_節選:_
········
正文 24.外力

人靠本能就會的,為生生計雖然絕頂重要,卻為數不多,除非把血液流通、毛髮生長之類也算進去。一切日常活動,小至畫眉,大至著《文獻通考》,都是學來的。作詩填詞當然也不例外。熟讀唐詩三百首,不會吟詩也會吟,會吟是會,熟讀是學。這道理,前面一再說過,不必重複。現在是著重談寫,這必須學以借外力的情況,還可以加細說說。
········
_資料:_

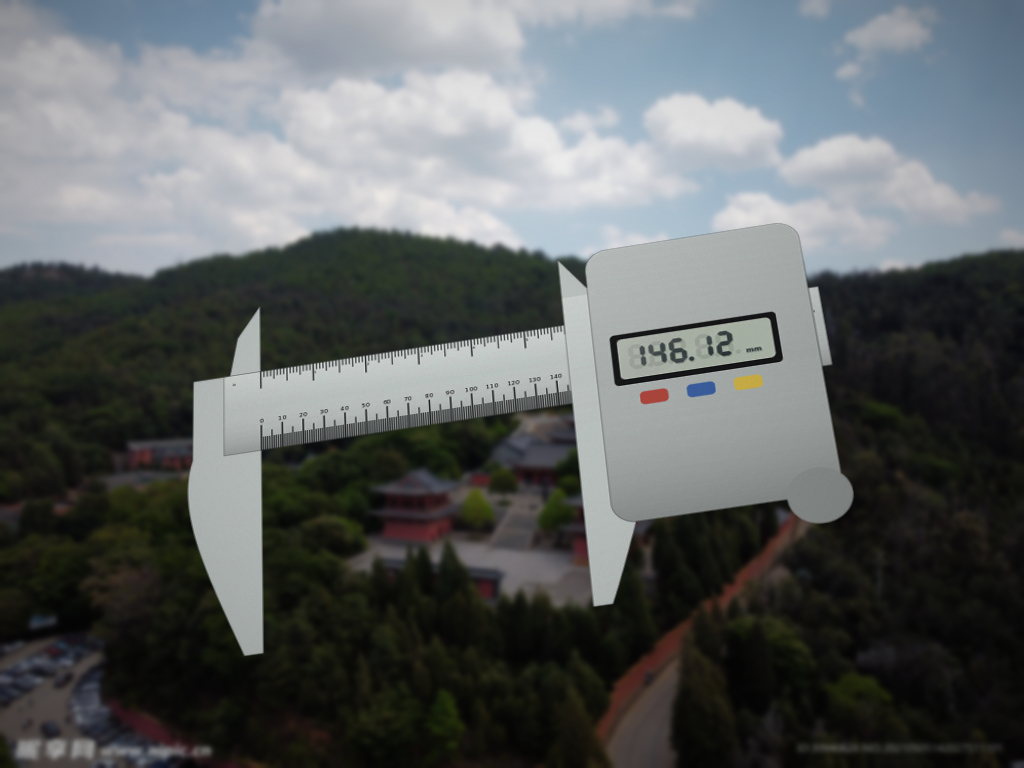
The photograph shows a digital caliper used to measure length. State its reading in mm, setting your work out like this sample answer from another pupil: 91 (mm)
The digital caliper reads 146.12 (mm)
········
_題目要求:_ 請從節選中摘錄「人靠本能就會的,為生生計雖然」至「外力的情況,還可以加細說說。」之間的原文,兩端的文字都包括在內。 以上資料取自另一來源。

_參考答案:_
人靠本能就會的,為生生計雖然絕頂重要,卻為數不多,除非把血液流通、毛髮生長之類也算進去。一切日常活動,小至畫眉,大至著《文獻通考》,都是學來的。作詩填詞當然也不例外。熟讀唐詩三百首,不會吟詩也會吟,會吟是會,熟讀是學。這道理,前面一再說過,不必重複。現在是著重談寫,這必須學以借外力的情況,還可以加細說說。